— What you will do —
Reply solely with the number of lines, in the records underneath, that include the word "nose".

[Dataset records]
########################################

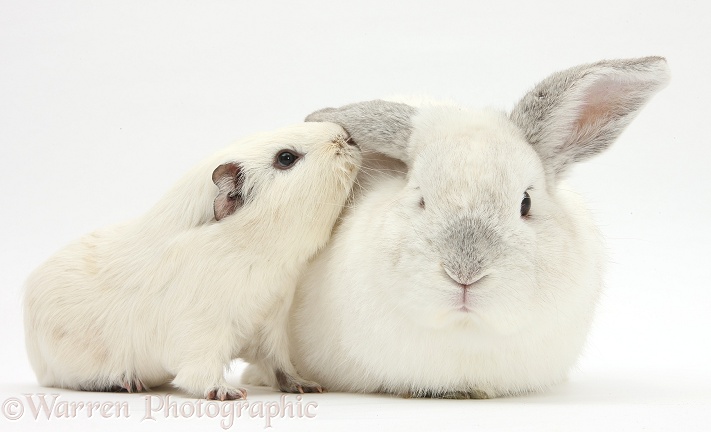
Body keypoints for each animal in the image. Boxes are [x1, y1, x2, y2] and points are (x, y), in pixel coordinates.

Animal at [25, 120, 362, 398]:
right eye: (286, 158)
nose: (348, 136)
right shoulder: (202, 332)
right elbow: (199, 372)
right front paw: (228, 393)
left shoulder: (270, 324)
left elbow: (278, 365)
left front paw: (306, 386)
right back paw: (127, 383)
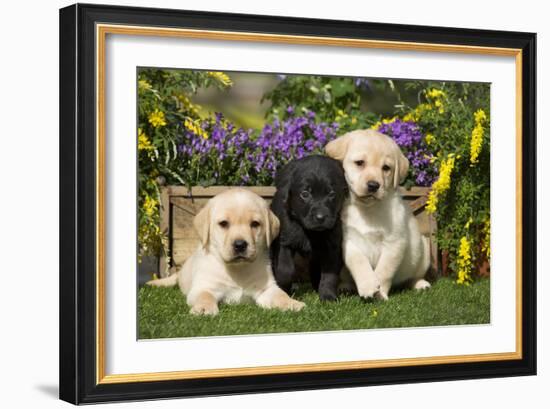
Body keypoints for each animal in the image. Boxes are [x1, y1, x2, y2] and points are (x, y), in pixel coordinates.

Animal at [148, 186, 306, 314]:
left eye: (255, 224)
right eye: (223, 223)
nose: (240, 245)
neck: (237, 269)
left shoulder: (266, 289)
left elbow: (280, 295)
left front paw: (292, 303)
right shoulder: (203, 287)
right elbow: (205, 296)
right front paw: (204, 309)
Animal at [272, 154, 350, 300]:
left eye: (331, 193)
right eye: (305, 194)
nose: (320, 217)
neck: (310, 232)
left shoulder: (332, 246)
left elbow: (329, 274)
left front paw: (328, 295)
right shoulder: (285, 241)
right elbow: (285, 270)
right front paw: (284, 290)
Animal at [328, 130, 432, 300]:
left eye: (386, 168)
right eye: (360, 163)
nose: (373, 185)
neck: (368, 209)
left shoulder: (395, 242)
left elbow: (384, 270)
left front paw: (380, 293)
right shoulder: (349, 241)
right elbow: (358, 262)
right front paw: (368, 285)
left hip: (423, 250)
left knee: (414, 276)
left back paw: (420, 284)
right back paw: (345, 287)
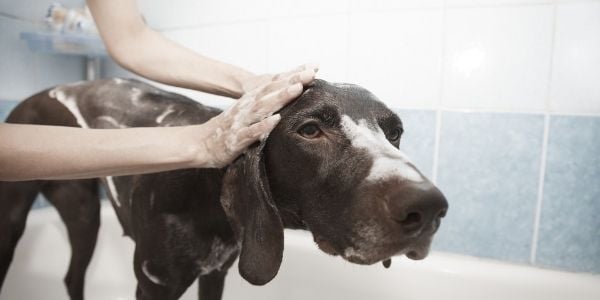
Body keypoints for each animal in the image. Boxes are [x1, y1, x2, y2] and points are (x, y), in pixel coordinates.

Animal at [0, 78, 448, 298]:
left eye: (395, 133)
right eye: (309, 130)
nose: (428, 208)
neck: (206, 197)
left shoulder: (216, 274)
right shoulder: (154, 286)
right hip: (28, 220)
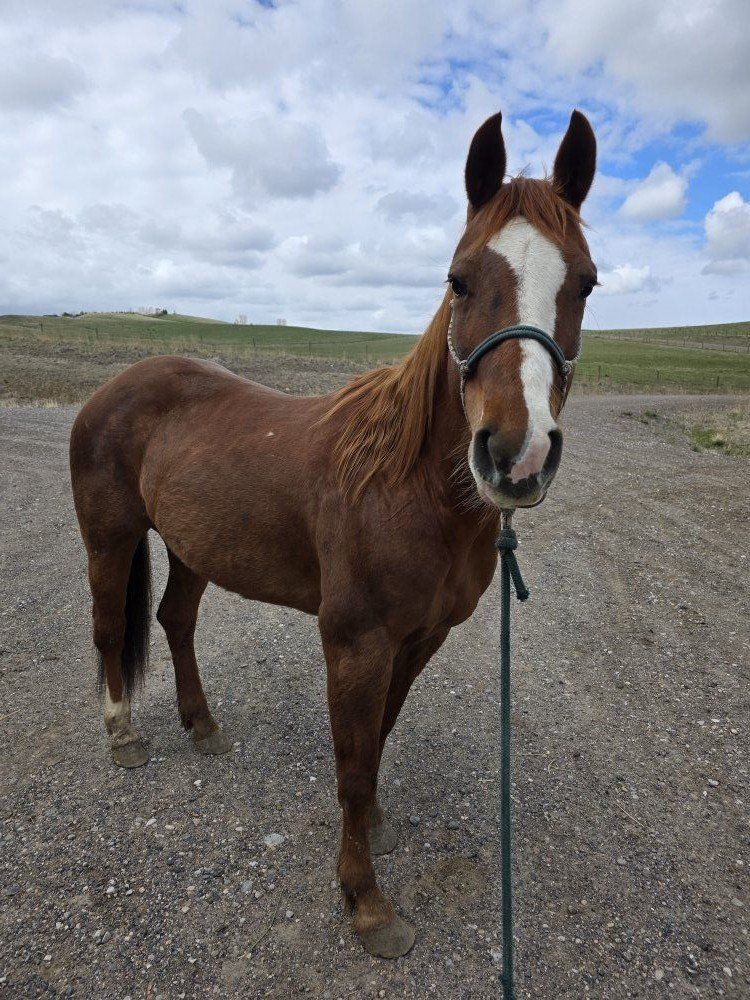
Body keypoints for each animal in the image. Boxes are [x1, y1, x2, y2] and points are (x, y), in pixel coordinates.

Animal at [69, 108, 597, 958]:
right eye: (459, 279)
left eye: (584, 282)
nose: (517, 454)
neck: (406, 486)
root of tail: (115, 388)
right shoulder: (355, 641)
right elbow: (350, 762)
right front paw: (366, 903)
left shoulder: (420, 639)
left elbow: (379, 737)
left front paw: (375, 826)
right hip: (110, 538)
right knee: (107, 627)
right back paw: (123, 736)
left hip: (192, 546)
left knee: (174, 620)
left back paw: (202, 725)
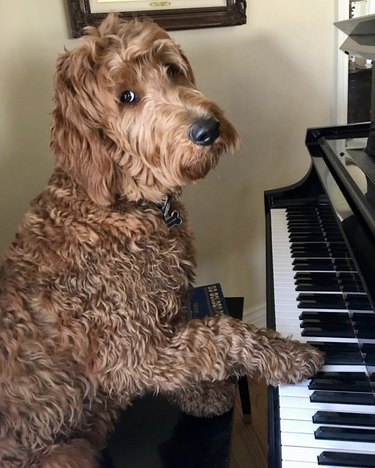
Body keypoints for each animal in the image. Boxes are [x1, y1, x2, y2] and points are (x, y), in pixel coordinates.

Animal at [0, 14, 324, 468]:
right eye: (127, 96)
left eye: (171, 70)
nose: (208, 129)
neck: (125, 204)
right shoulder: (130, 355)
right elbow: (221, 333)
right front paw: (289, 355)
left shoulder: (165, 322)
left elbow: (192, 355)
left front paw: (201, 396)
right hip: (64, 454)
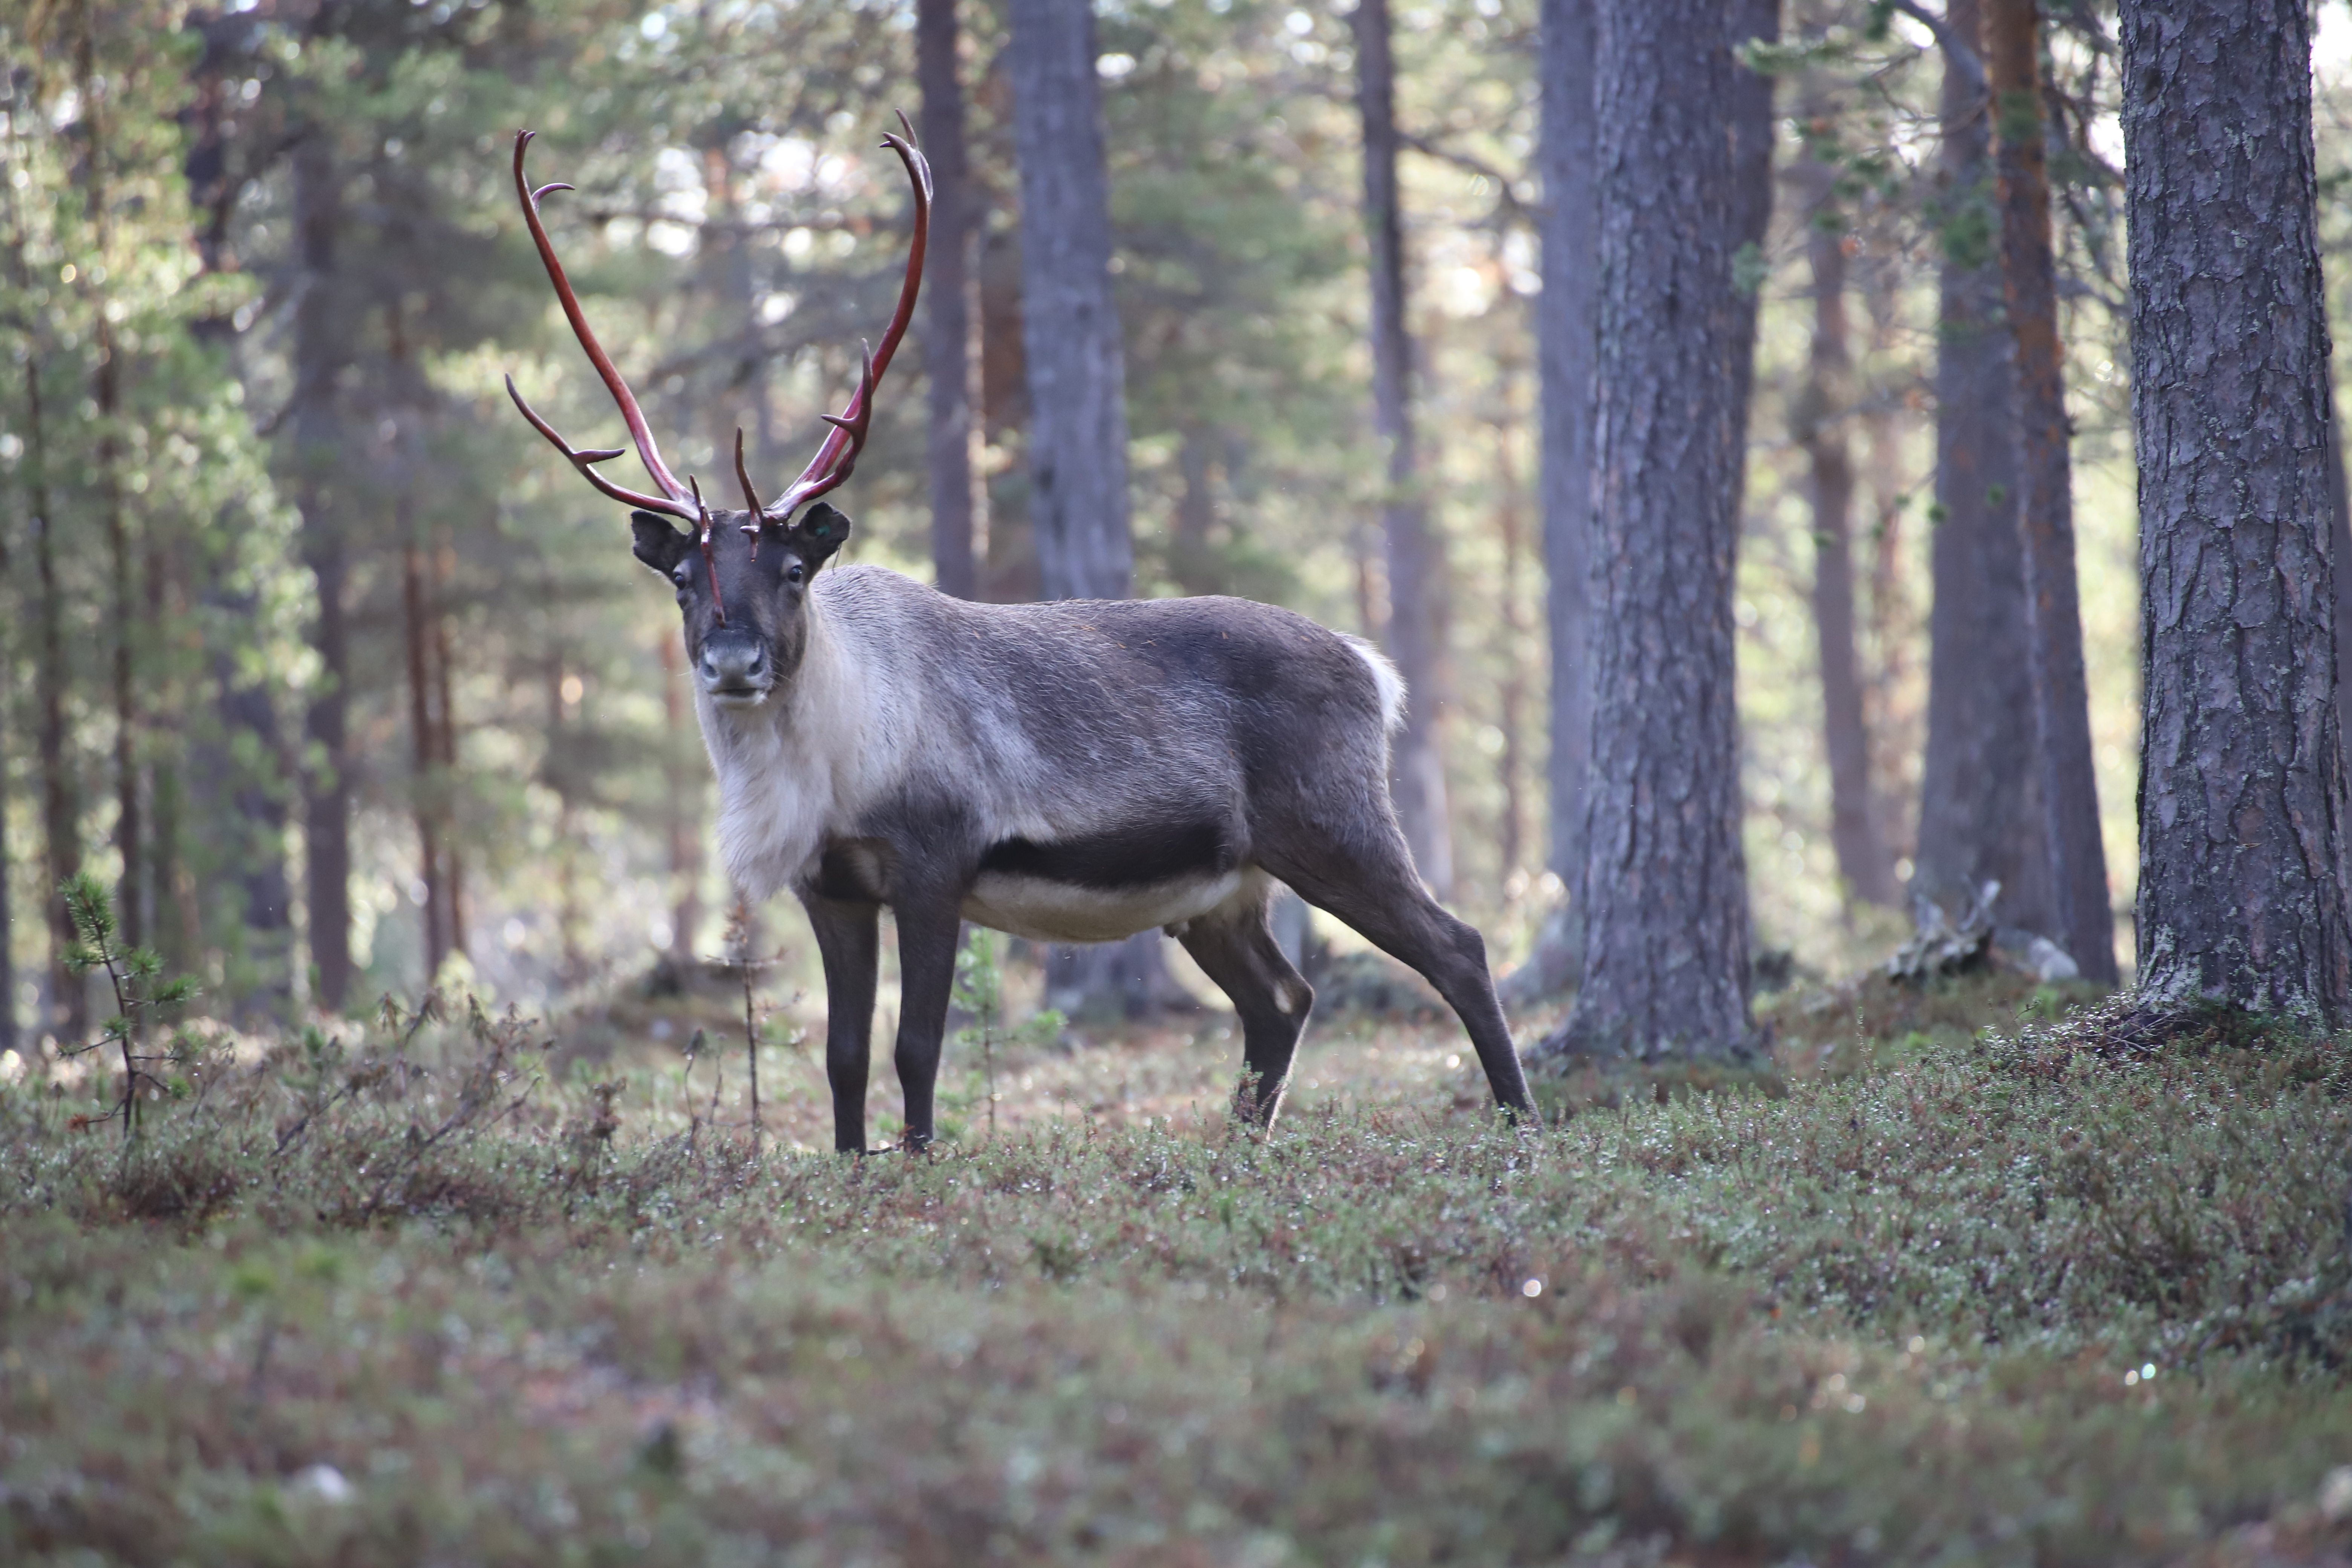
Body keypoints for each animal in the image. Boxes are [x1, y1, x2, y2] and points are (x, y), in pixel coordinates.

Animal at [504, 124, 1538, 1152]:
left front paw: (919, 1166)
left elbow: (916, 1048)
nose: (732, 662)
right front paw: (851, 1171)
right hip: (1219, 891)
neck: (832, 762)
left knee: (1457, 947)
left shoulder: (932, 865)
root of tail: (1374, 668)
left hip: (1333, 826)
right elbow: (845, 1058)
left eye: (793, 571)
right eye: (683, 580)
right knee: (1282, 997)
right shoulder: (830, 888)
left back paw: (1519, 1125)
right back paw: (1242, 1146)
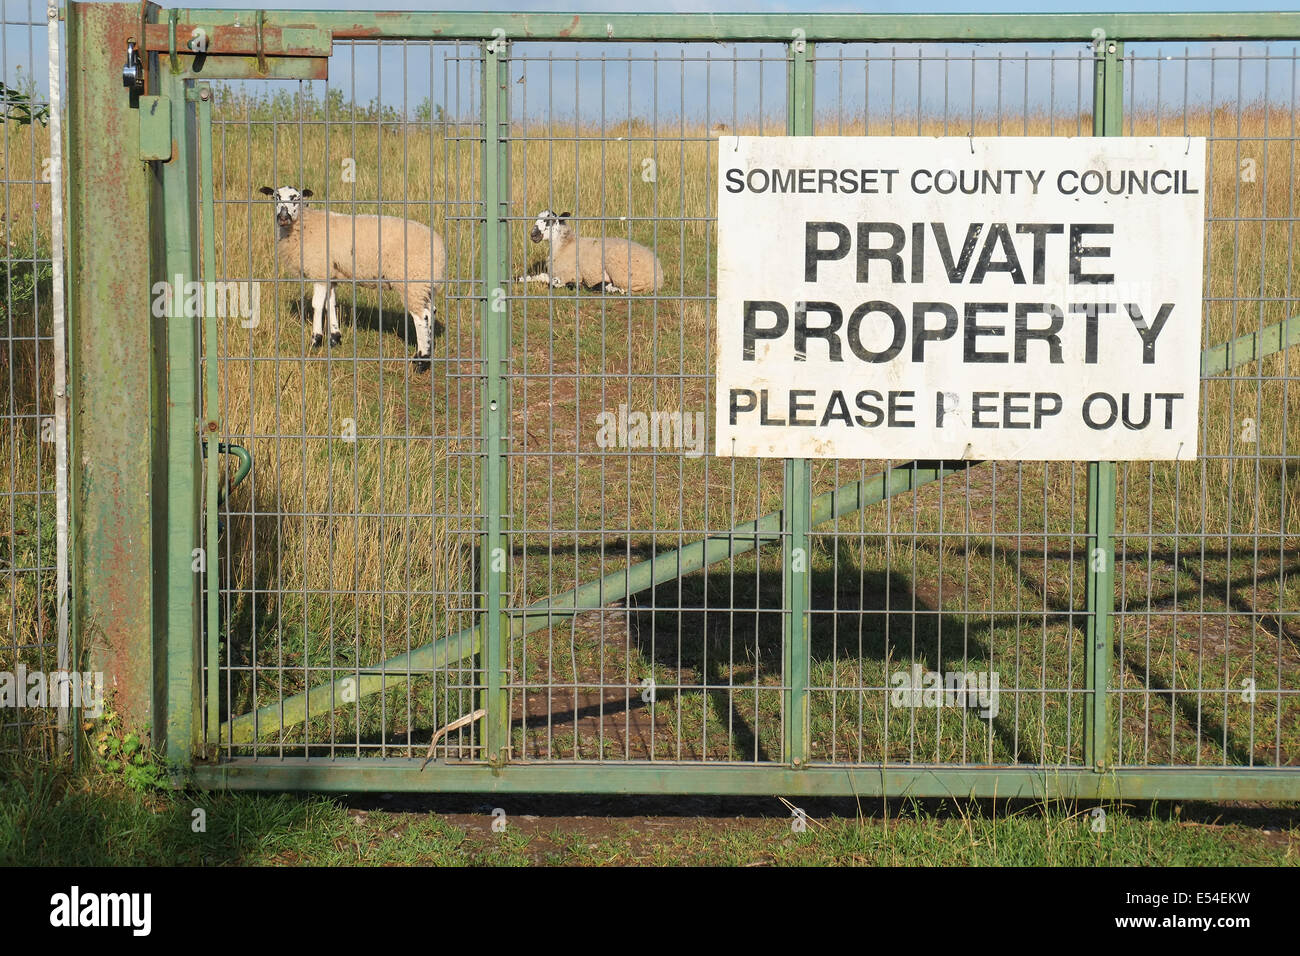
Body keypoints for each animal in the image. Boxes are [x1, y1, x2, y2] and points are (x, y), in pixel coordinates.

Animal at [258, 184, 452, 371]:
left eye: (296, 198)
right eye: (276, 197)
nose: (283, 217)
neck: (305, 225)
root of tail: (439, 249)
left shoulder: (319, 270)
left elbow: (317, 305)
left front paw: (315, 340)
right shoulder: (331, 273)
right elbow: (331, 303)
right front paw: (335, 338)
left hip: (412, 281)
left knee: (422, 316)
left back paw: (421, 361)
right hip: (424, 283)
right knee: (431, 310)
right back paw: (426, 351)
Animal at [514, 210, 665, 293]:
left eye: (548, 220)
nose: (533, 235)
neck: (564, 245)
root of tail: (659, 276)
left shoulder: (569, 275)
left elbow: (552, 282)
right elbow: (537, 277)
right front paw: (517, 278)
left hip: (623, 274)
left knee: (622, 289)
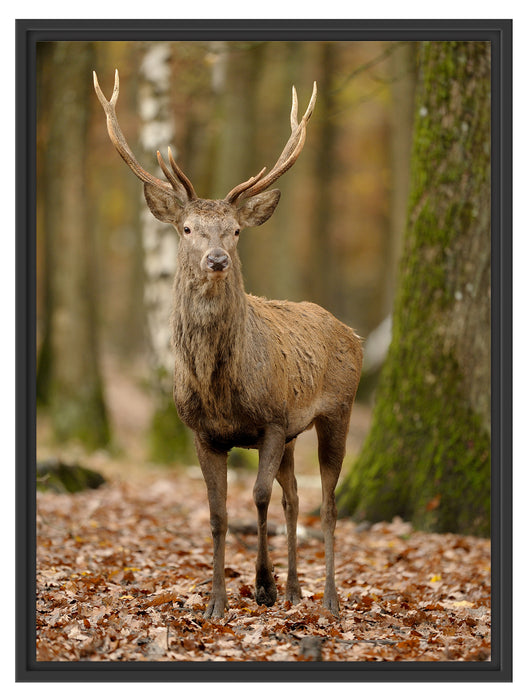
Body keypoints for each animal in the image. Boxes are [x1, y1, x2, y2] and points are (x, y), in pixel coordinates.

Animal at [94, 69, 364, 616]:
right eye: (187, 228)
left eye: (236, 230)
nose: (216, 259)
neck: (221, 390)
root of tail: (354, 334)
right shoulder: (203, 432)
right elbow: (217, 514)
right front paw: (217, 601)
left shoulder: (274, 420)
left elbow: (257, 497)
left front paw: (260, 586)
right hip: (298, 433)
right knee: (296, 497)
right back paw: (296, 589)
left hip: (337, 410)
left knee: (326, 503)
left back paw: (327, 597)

########################################

— Answer section —
11